Arithmetic question

Look at this simple arithmetic line:

long icr1_count = 16000000 / (20000 * 2);

Initially, the "20000" is a defined constant in a macro, I changed it to the real value to debug.

I used Serial.print() to see the value of icr1_count, and its value is: -626 It is negative.

Now I changed the line, I typecasted it:

long icr1_count = 16000000 / (long)(20000 * 2);

The serial monitor says: icr1_count = -626 It was still wrong.

I then tried this:

long icr1_count = 16000000 / ((long)20000 * 2);

Serial monitor says: icr1_count = 400

Can you please explain what just happened? Thanks. =)

Can you please explain what just happened?

Signed 16 bit arithmetic happened.

long icr1_count = 16000000L/ (20000L * 2)

AWOL:

Can you please explain what just happened?

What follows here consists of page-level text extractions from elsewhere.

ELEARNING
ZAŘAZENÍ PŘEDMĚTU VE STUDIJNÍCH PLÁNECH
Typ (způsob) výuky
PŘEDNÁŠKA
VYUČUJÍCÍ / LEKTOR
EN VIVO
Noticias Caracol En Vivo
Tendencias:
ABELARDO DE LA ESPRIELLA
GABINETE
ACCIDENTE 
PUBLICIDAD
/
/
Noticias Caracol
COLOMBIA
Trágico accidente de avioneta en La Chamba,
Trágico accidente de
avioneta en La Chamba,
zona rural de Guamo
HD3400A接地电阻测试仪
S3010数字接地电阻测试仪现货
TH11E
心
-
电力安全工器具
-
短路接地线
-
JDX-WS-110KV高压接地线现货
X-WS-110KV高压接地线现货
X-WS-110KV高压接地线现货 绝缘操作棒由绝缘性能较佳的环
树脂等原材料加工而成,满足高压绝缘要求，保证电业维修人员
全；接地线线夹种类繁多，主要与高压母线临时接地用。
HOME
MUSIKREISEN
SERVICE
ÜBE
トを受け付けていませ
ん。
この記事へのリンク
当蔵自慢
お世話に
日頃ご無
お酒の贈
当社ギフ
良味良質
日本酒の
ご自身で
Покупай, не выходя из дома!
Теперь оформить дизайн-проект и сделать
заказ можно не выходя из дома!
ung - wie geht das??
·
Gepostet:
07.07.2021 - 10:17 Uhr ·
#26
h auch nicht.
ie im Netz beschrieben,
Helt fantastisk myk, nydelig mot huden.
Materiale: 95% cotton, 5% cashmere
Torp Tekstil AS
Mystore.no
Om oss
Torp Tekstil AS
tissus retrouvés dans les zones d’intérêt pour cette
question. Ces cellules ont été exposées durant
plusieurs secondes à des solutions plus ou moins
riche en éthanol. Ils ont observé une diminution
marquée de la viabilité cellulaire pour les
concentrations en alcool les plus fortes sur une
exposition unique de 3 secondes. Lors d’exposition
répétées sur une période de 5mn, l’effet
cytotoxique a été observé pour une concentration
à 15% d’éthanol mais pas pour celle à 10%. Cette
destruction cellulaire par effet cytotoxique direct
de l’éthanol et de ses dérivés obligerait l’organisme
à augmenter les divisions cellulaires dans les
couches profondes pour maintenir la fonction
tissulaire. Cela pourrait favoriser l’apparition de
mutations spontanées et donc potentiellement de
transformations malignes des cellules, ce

Signed 16 bit arithmetic happened.

long icr1_count = 16000000L/ (20000L * 2)

Well, that is obvious. Also is this a valid notation in C: 20000L ? This is the first time I've seen it..

Then if this works, why does typecasting (20000 * 2) didn't work?

Also is this a valid notation in C: 20000L ?

Yes, that’s why I showed it to you.

why does typecasting (20000 * 2) didn’t work?

Because 40000 > 32767

Ah, so intermediate calculation values are stored as int by default? OK=)

Thanks =)

Intermediate calculation values on ints are stored handled (not necessarily stored) as int.

Well, when they are handled, the values reside in the memory right? So i think "stored" is also correct. Everything are stored in the registers, its just how the cpu interpret them.

wakoko79: Well, when they are handled, the values reside in the memory right? So i think "stored" is also correct. Everything are stored in the registers, its just how the cpu interpret them.

It's only semantics, but 'handled' is the more correct term. In other words, what code is generated in order to evaluate the expression you coded.